The key challenge is finding a solution \( u(x, t) \) that satisfies both the heat equation and any given initial or boundary conditions.

Boundary-value problems (BVPs) require a solution to a differential equation that satisfies certain specified conditions at the boundaries of the domain. In the context of the heat equation, these conditions generally involve the temperature at the edges of the region under consideration.

• For the heat equation, initial conditions specify the temperature distribution at \( t = 0 \).
• Boundary conditions might be defined at spatial boundaries, which in this case extend to infinity on the real line.
• Solving BVPs accurately connects the abstract mathematical solution to real-world physical interpretation.

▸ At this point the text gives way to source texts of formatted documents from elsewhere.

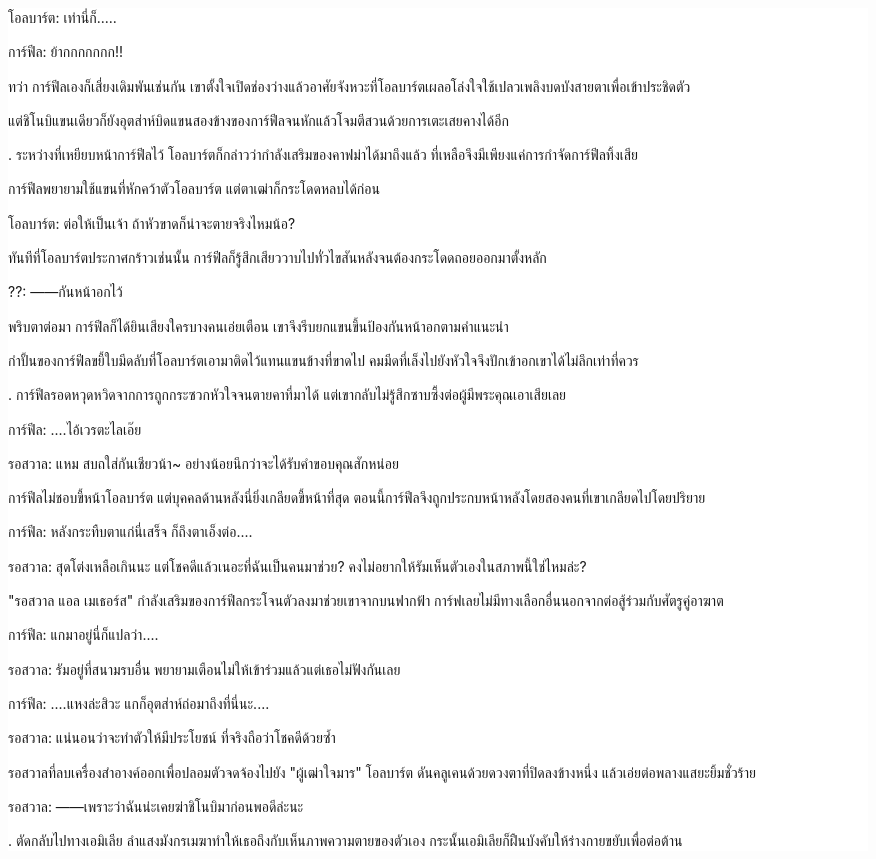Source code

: โอลบาร์ต: เท่านี่ก็.....

การ์ฟีล: ย้ากกกกกกก!!

ทว่า การ์ฟีลเองก็เสี่ยงเดิมพันเช่นกัน เขาตั้งใจเปิดช่องว่างแล้วอาศัยจังหวะที่โอลบาร์ตเผลอโล่งใจใช้เปลวเพลิงบดบังสายตาเพื่อเข้าประชิดตัว

แต่ชิโนบิแขนเดียวก็ยังอุตส่าห์บิดแขนสองข้างของการ์ฟีลจนหักแล้วโจมตีสวนด้วยการเตะเสยคางได้อีก

.
ระหว่างที่เหยียบหน้าการ์ฟีลไว้ โอลบาร์ตก็กล่าวว่ากำลังเสริมของคาฟม่าได้มาถึงแล้ว ที่เหลือจึงมีเพียงแค่การกำจัดการ์ฟีลทิ้งเสีย

การ์ฟีลพยายามใช้แขนที่หักคว้าตัวโอลบาร์ต แต่ตาเฒ่าก็กระโดดหลบได้ก่อน

โอลบาร์ต: ต่อให้เป็นเจ้า ถ้าหัวขาดก็น่าจะตายจริงไหมน้อ?

ทันทีที่โอลบาร์ตประกาศกร้าวเช่นนั้น การ์ฟีลก็รู้สึกเสียววาบไปทั่วไขสันหลังจนต้องกระโดดถอยออกมาตั้งหลัก

??: ――กันหน้าอกไว้

พริบตาต่อมา การ์ฟีลก็ได้ยินเสียงใครบางคนเอ่ยเตือน เขาจึงรีบยกแขนขึ้นป้องกันหน้าอกตามคำแนะนำ

กำปั้นของการ์ฟีลขยี้ใบมีดลับที่โอลบาร์ตเอามาติดไว้แทนแขนข้างที่ขาดไป คมมีดที่เล็งไปยังหัวใจจึงปักเข้าอกเขาได้ไม่ลึกเท่าที่ควร

.
การ์ฟีลรอดหวุดหวิดจากการถูกกระซวกหัวใจจนตายคาที่มาได้ แต่เขากลับไม่รู้สึกซาบซึ้งต่อผู้มีพระคุณเอาเสียเลย

การ์ฟีล: ....ไอ้เวรตะไลเอ๊ย

รอสวาล: แหม สบถใส่กันเชียวน้า~ อย่างน้อยนึกว่าจะได้รับคำขอบคุณสักหน่อย

การ์ฟีลไม่ชอบขี้หน้าโอลบาร์ต แต่บุคคลด้านหลังนี่ยิ่งเกลียดขี้หน้าที่สุด ตอนนี้การ์ฟีลจึงถูกประกบหน้าหลังโดยสองคนที่เขาเกลียดไปโดยปริยาย

การ์ฟีล: หลังกระทืบตาแก่นี่เสร็จ ก็ถึงตาเอ็งต่อ....

รอสวาล: สุดโต่งเหลือเกินนะ แต่โชคดีแล้วเนอะที่ฉันเป็นคนมาช่วย? คงไม่อยากให้รัมเห็นตัวเองในสภาพนี้ใช่ไหมล่ะ?

"รอสวาล แอล เมเธอร์ส" กำลังเสริมของการ์ฟีลกระโจนตัวลงมาช่วยเขาจากบนฟากฟ้า การ์ฟเลยไม่มีทางเลือกอื่นนอกจากต่อสู้ร่วมกับศัตรูคู่อาฆาต

การ์ฟีล: แกมาอยู่นี่ก็แปลว่า....

รอสวาล: รัมอยู่ที่สนามรบอื่น พยายามเตือนไม่ให้เข้าร่วมแล้วแต่เธอไม่ฟังกันเลย

การ์ฟีล: ....แหงล่ะสิวะ แกก็อุตส่าห์ถ่อมาถึงที่นี่นะ....

รอสวาล: แน่นอนว่าจะทำตัวให้มีประโยชน์ ที่จริงถือว่าโชคดีด้วยซ้ำ

รอสวาลที่ลบเครื่องสำอางค์ออกเพื่อปลอมตัวจดจ้องไปยัง "ผู้เฒ่าใจมาร" โอลบาร์ต ดันคลูเคนด้วยดวงตาที่ปิดลงข้างหนึ่ง แล้วเอ่ยต่อพลางแสยะยิ้มชั่วร้าย

รอสวาล: ――เพราะว่าฉันน่ะเคยฆ่าชิโนบิมาก่อนพอดีล่ะนะ

.
ตัดกลับไปทางเอมิเลีย ลำแสงมังกรเมฆาทำให้เธอถึงกับเห็นภาพความตายของตัวเอง กระนั้นเอมิเลียก็ฝืนบังคับให้ร่างกายขยับเพื่อต่อต้าน
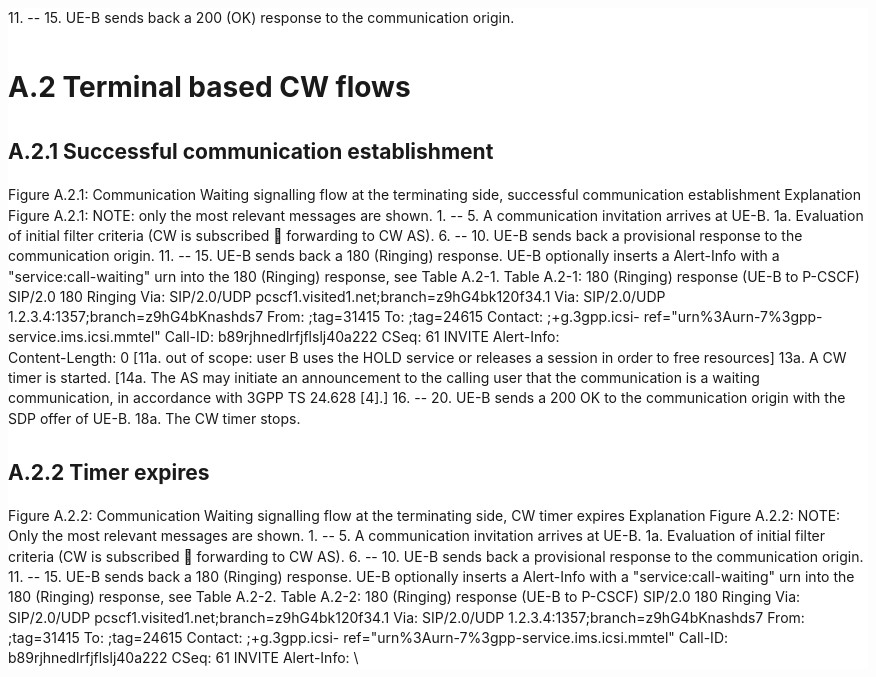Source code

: 11\. -- 15. UE-B sends back a 200 (OK) response to the communication origin.
# A.2 Terminal based CW flows
## A.2.1 Successful communication establishment
Figure A.2.1: Communication Waiting signalling flow at the terminating side,
successful communication establishment
Explanation Figure A.2.1:
NOTE: only the most relevant messages are shown.
1\. -- 5. A communication invitation arrives at UE-B.
1a. Evaluation of initial filter criteria (CW is subscribed  forwarding to CW
AS).
6\. -- 10. UE-B sends back a provisional response to the communication origin.
11\. -- 15. UE-B sends back a 180 (Ringing) response. UE-B optionally inserts
a Alert-Info with a \"service:call-waiting\" urn into the 180 (Ringing)
response, see Table A.2-1.
Table A.2-1: 180 (Ringing) response (UE-B to P-CSCF)
SIP/2.0 180 Ringing
Via: SIP/2.0/UDP pcscf1.visited1.net;branch=z9hG4bk120f34.1
Via: SIP/2.0/UDP 1.2.3.4:1357;branch=z9hG4bKnashds7
From: \;tag=31415
To: \;tag=24615
Contact:
\;+g.3gpp.icsi-
ref=\"urn%3Aurn-7%3gpp-service.ims.icsi.mmtel\"
Call-ID: b89rjhnedlrfjflslj40a222
CSeq: 61 INVITE
Alert-Info: \
Content-Length: 0
[11a. out of scope: user B uses the HOLD service or releases a session in
order to free resources]
13a. A CW timer is started.
[14a. The AS may initiate an announcement to the calling user that the
communication is a waiting communication, in accordance with 3GPP TS 24.628
[4].]
16\. -- 20. UE-B sends a 200 OK to the communication origin with the SDP offer
of UE-B.
18a. The CW timer stops.
## A.2.2 Timer expires
Figure A.2.2: Communication Waiting signalling flow at the terminating side,
CW timer expires
Explanation Figure A.2.2:
NOTE: Only the most relevant messages are shown.
1\. -- 5. A communication invitation arrives at UE-B.
1a. Evaluation of initial filter criteria (CW is subscribed  forwarding to CW
AS).
6\. -- 10. UE-B sends back a provisional response to the communication origin.
11\. -- 15. UE-B sends back a 180 (Ringing) response. UE-B optionally inserts
a Alert-Info with a \"service:call-waiting\" urn into the 180 (Ringing)
response, see Table A.2-2.
Table A.2-2: 180 (Ringing) response (UE-B to P-CSCF)
SIP/2.0 180 Ringing
Via: SIP/2.0/UDP pcscf1.visited1.net;branch=z9hG4bk120f34.1
Via: SIP/2.0/UDP 1.2.3.4:1357;branch=z9hG4bKnashds7
From: \;tag=31415
To: \;tag=24615
Contact:
\;+g.3gpp.icsi-
ref=\"urn%3Aurn-7%3gpp-service.ims.icsi.mmtel\"
Call-ID: b89rjhnedlrfjflslj40a222
CSeq: 61 INVITE
Alert-Info: \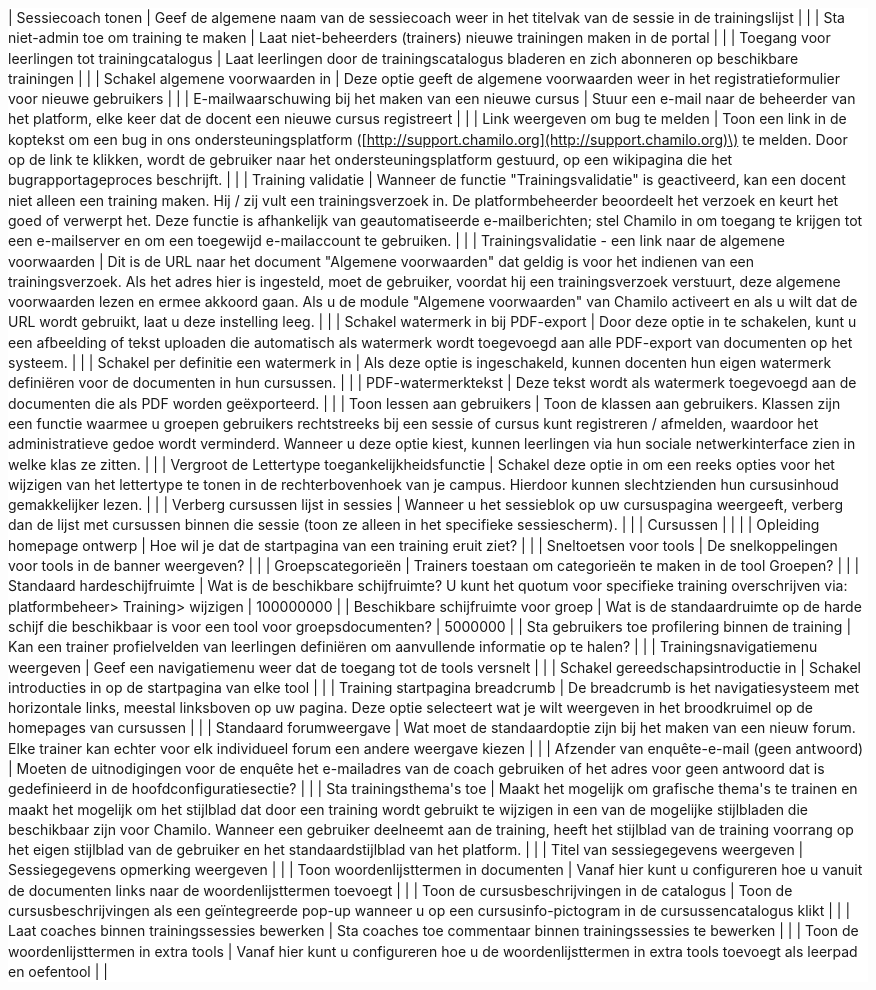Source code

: | Sessiecoach tonen | Geef de algemene naam van de sessiecoach weer in het titelvak van de sessie in de trainingslijst |  |
| Sta niet-admin toe om training te maken | Laat niet-beheerders \(trainers\) nieuwe trainingen maken in de portal |  |
| Toegang voor leerlingen tot trainingcatalogus | Laat leerlingen door de trainingscatalogus bladeren en zich abonneren op beschikbare trainingen |  |
| Schakel algemene voorwaarden in | Deze optie geeft de algemene voorwaarden weer in het registratieformulier voor nieuwe gebruikers |  |
| E-mailwaarschuwing bij het maken van een nieuwe cursus | Stuur een e-mail naar de beheerder van het platform, elke keer dat de docent een nieuwe cursus registreert |  |
| Link weergeven om bug te melden | Toon een link in de koptekst om een bug in ons ondersteuningsplatform \([http://support.chamilo.org](http://support.chamilo.org)\) te melden. Door op de link te klikken, wordt de gebruiker naar het ondersteuningsplatform gestuurd, op een wikipagina die het bugrapportageproces beschrijft. |  |
| Training validatie | Wanneer de functie "Trainingsvalidatie" is geactiveerd, kan een docent niet alleen een training maken. Hij / zij vult een trainingsverzoek in. De platformbeheerder beoordeelt het verzoek en keurt het goed of verwerpt het. Deze functie is afhankelijk van geautomatiseerde e-mailberichten; stel Chamilo in om toegang te krijgen tot een e-mailserver en om een toegewijd e-mailaccount te gebruiken. |  |
| Trainingsvalidatie - een link naar de algemene voorwaarden | Dit is de URL naar het document "Algemene voorwaarden" dat geldig is voor het indienen van een trainingsverzoek. Als het adres hier is ingesteld, moet de gebruiker, voordat hij een trainingsverzoek verstuurt, deze algemene voorwaarden lezen en ermee akkoord gaan. Als u de module "Algemene voorwaarden" van Chamilo activeert en als u wilt dat de URL wordt gebruikt, laat u deze instelling leeg. |  |
| Schakel watermerk in bij PDF-export | Door deze optie in te schakelen, kunt u een afbeelding of tekst uploaden die automatisch als watermerk wordt toegevoegd aan alle PDF-export van documenten op het systeem. |  |
| Schakel per definitie een watermerk in | Als deze optie is ingeschakeld, kunnen docenten hun eigen watermerk definiëren voor de documenten in hun cursussen. |  |
| PDF-watermerktekst | Deze tekst wordt als watermerk toegevoegd aan de documenten die als PDF worden geëxporteerd. |  |
| Toon lessen aan gebruikers | Toon de klassen aan gebruikers. Klassen zijn een functie waarmee u groepen gebruikers rechtstreeks bij een sessie of cursus kunt registreren / afmelden, waardoor het administratieve gedoe wordt verminderd. Wanneer u deze optie kiest, kunnen leerlingen via hun sociale netwerkinterface zien in welke klas ze zitten. |  |
| Vergroot de Lettertype toegankelijkheidsfunctie | Schakel deze optie in om een reeks opties voor het wijzigen van het lettertype te tonen in de rechterbovenhoek van je campus. Hierdoor kunnen slechtzienden hun cursusinhoud gemakkelijker lezen. |  |
| Verberg cursussen lijst in sessies | Wanneer u het sessieblok op uw cursuspagina weergeeft, verberg dan de lijst met cursussen binnen die sessie \(toon ze alleen in het specifieke sessiescherm\). |  |
| Cursussen |  |  |
| Opleiding homepage ontwerp | Hoe wil je dat de startpagina van een training eruit ziet? |  |
| Sneltoetsen voor tools | De snelkoppelingen voor tools in de banner weergeven? |  |
| Groepscategorieën | Trainers toestaan om categorieën te maken in de tool Groepen? |  |
| Standaard hardeschijfruimte | Wat is de beschikbare schijfruimte? U kunt het quotum voor specifieke training overschrijven via: platformbeheer&gt; Training&gt; wijzigen | 100000000 |
| Beschikbare schijfruimte voor groep | Wat is de standaardruimte op de harde schijf die beschikbaar is voor een tool voor groepsdocumenten? | 5000000 |
| Sta gebruikers toe profilering binnen de training | Kan een trainer profielvelden van leerlingen definiëren om aanvullende informatie op te halen? |  |
| Trainingsnavigatiemenu weergeven | Geef een navigatiemenu weer dat de toegang tot de tools versnelt |  |
| Schakel gereedschapsintroductie in | Schakel introducties in op de startpagina van elke tool |  |
| Training startpagina breadcrumb | De breadcrumb is het navigatiesysteem met horizontale links, meestal linksboven op uw pagina. Deze optie selecteert wat je wilt weergeven in het broodkruimel op de homepages van cursussen |  |
| Standaard forumweergave | Wat moet de standaardoptie zijn bij het maken van een nieuw forum. Elke trainer kan echter voor elk individueel forum een andere weergave kiezen |  |
| Afzender van enquête-e-mail \(geen antwoord\) | Moeten de uitnodigingen voor de enquête het e-mailadres van de coach gebruiken of het adres voor geen antwoord dat is gedefinieerd in de hoofdconfiguratiesectie? |  |
| Sta trainingsthema's toe | Maakt het mogelijk om grafische thema's te trainen en maakt het mogelijk om het stijlblad dat door een training wordt gebruikt te wijzigen in een van de mogelijke stijlbladen die beschikbaar zijn voor Chamilo. Wanneer een gebruiker deelneemt aan de training, heeft het stijlblad van de training voorrang op het eigen stijlblad van de gebruiker en het standaardstijlblad van het platform. |  |
| Titel van sessiegegevens weergeven | Sessiegegevens opmerking weergeven |  |
| Toon woordenlijsttermen in documenten | Vanaf hier kunt u configureren hoe u vanuit de documenten links naar de woordenlijsttermen toevoegt |  |
| Toon de cursusbeschrijvingen in de catalogus | Toon de cursusbeschrijvingen als een geïntegreerde pop-up wanneer u op een cursusinfo-pictogram in de cursussencatalogus klikt |  |
| Laat coaches binnen trainingssessies bewerken | Sta coaches toe commentaar binnen trainingssessies te bewerken |  |
| Toon de woordenlijsttermen in extra tools | Vanaf hier kunt u configureren hoe u de woordenlijsttermen in extra tools toevoegt als leerpad en oefentool |  |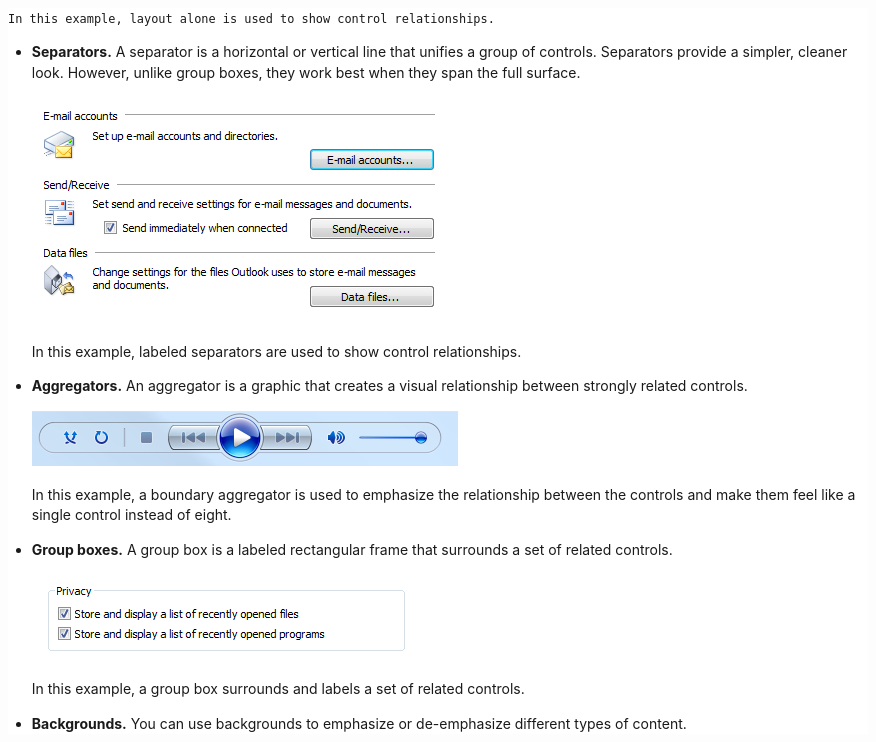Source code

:     In this example, layout alone is used to show control relationships.

-   **Separators.** A separator is a horizontal or vertical line that unifies a group of controls. Separators provide a simpler, cleaner look. However, unlike group boxes, they work best when they span the full surface.

    ![screen shot of three icons and three separators ](images/vis-layout-image23.png)

    In this example, labeled separators are used to show control relationships.

-   **Aggregators.** An aggregator is a graphic that creates a visual relationship between strongly related controls.

    ![screen shot of controls inside an elliptical line ](images/vis-layout-image24.png)

    In this example, a boundary aggregator is used to emphasize the relationship between the controls and make them feel like a single control instead of eight.

-   **Group boxes.** A group box is a labeled rectangular frame that surrounds a set of related controls.

    ![screen shot of check boxes in a rectangular border ](images/vis-layout-image25.png)

    In this example, a group box surrounds and labels a set of related controls.

-   **Backgrounds.** You can use backgrounds to emphasize or de-emphasize different types of content.
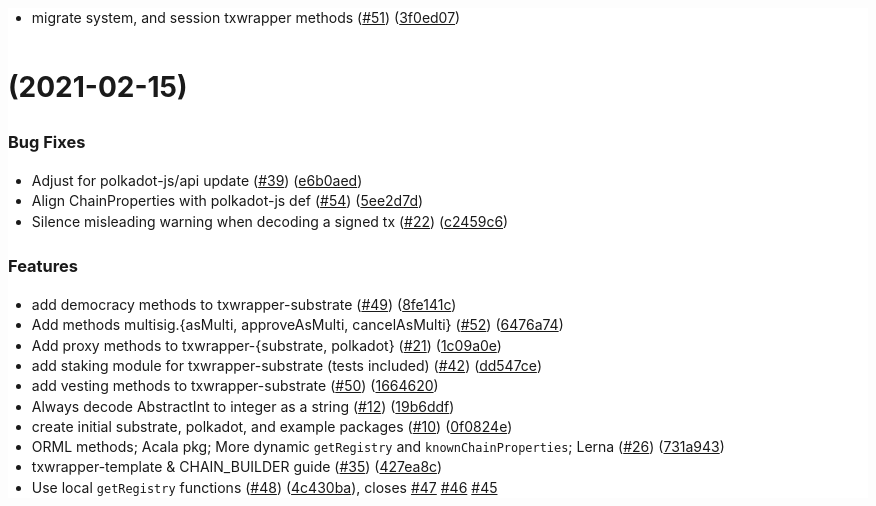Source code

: * migrate system, and session txwrapper methods ([#51](https://github.com/paritytech/txwrapper-core/issues/51)) ([3f0ed07](https://github.com/paritytech/txwrapper-core/commit/3f0ed07a79aa2d6851a3374a151940b7ae985c5b))





#  (2021-02-15)


### Bug Fixes

* Adjust for polkadot-js/api update ([#39](https://github.com/paritytech/txwrapper-core/issues/39)) ([e6b0aed](https://github.com/paritytech/txwrapper-core/commit/e6b0aed449a6006fc75c453aa7170a7d20918c9e))
* Align ChainProperties with polkadot-js def ([#54](https://github.com/paritytech/txwrapper-core/issues/54)) ([5ee2d7d](https://github.com/paritytech/txwrapper-core/commit/5ee2d7d6ae838c2482f8e78cbba5012c78230c83))
* Silence misleading warning when decoding a signed tx ([#22](https://github.com/paritytech/txwrapper-core/issues/22)) ([c2459c6](https://github.com/paritytech/txwrapper-core/commit/c2459c66c2c24ab9307ce8a1101cbc5bdaffce39))


### Features

* add democracy methods to txwrapper-substrate ([#49](https://github.com/paritytech/txwrapper-core/issues/49)) ([8fe141c](https://github.com/paritytech/txwrapper-core/commit/8fe141c0333ed6c3c1a665146febdd5f6a77b73c))
* Add methods multisig.{asMulti, approveAsMulti, cancelAsMulti} ([#52](https://github.com/paritytech/txwrapper-core/issues/52)) ([6476a74](https://github.com/paritytech/txwrapper-core/commit/6476a7457484b7107835ceed2b002294c04fef8c))
* Add proxy methods to txwrapper-{substrate, polkadot} ([#21](https://github.com/paritytech/txwrapper-core/issues/21)) ([1c09a0e](https://github.com/paritytech/txwrapper-core/commit/1c09a0e475443d08b58363ea6f00a2d4596dc0b4))
* add staking module for txwrapper-substrate (tests included) ([#42](https://github.com/paritytech/txwrapper-core/issues/42)) ([dd547ce](https://github.com/paritytech/txwrapper-core/commit/dd547ce50f72afe762bbbdec877cb730b22fde73))
* add vesting methods to txwrapper-substrate ([#50](https://github.com/paritytech/txwrapper-core/issues/50)) ([1664620](https://github.com/paritytech/txwrapper-core/commit/1664620d2ed7065f0ede7b3967e5453831f66a37))
* Always decode AbstractInt to integer as a string ([#12](https://github.com/paritytech/txwrapper-core/issues/12)) ([19b6ddf](https://github.com/paritytech/txwrapper-core/commit/19b6ddf892b54a6b3d6e9ae1fd8c7756f89adfd6))
* create initial substrate, polkadot, and example packages ([#10](https://github.com/paritytech/txwrapper-core/issues/10)) ([0f0824e](https://github.com/paritytech/txwrapper-core/commit/0f0824e363df8ef0f2d06ca0b1365e70d00d6fb4))
* ORML methods; Acala pkg; More dynamic `getRegistry` and `knownChainProperties`; Lerna ([#26](https://github.com/paritytech/txwrapper-core/issues/26)) ([731a943](https://github.com/paritytech/txwrapper-core/commit/731a9439a93cd035a312f17737ae1a29aaea669d))
* txwrapper-template & CHAIN_BUILDER guide ([#35](https://github.com/paritytech/txwrapper-core/issues/35)) ([427ea8c](https://github.com/paritytech/txwrapper-core/commit/427ea8cd645c139617bf0c647adc90ac293f35fe))
* Use local `getRegistry` functions ([#48](https://github.com/paritytech/txwrapper-core/issues/48)) ([4c430ba](https://github.com/paritytech/txwrapper-core/commit/4c430bab23c0fe6f9033f0a9d5b04a4f6ad449e8)), closes [#47](https://github.com/paritytech/txwrapper-core/issues/47) [#46](https://github.com/paritytech/txwrapper-core/issues/46) [#45](https://github.com/paritytech/txwrapper-core/issues/45)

In this problem, the boundary condition initially provides temperature distribution \( u(x,0) = u_0 \). Solutions require a method like Fourier transforms to handle infinite domain boundaries efficiently.

Integral transforms, like the Fourier transform, are mathematical techniques that convert functions into a different domain, often to simplify the analysis of differential equations. They are particularly useful in solving linear PDEs such as the heat equation.

• The Fourier transform converts a function of time and space into a frequency domain representation.
• This transformation can simplify the PDE by converting it from a function of space and time into a function of frequency and time alone.
• The inclusion of a source term, like \( e^{-|x|} \), may also be efficiently handled through its transform.

Applying the Fourier transform to the heat equation gives a new equation \( \frac{\partial \hat{u}}{\partial t} + k^2 \hat{u} = \frac{2}{1+k^2} \), making it easier to solve as an ordinary differential equation for \( \hat{u}(k,t) \).

The inverse Fourier transform is a mathematical operation that allows you to convert data from the frequency domain back into the original spatial domain. This step is crucial in obtaining the actual solution to the PDE after applying the Fourier transform.

• It takes a transformed function \( \hat{u}(k,t) \) back into \( u(x,t) \).
• Requires evaluating integrals that involve exponentials and can be computationally intensive.
• Restores the physical interpretation of the solution, mapping frequencies back to spatial variables.

For our specific problem, this involves computing an integral that reconstructs \( u(x,t) \) from \( \hat{u}(k,t) \), providing a complete picture of heat distribution with respect to space and time.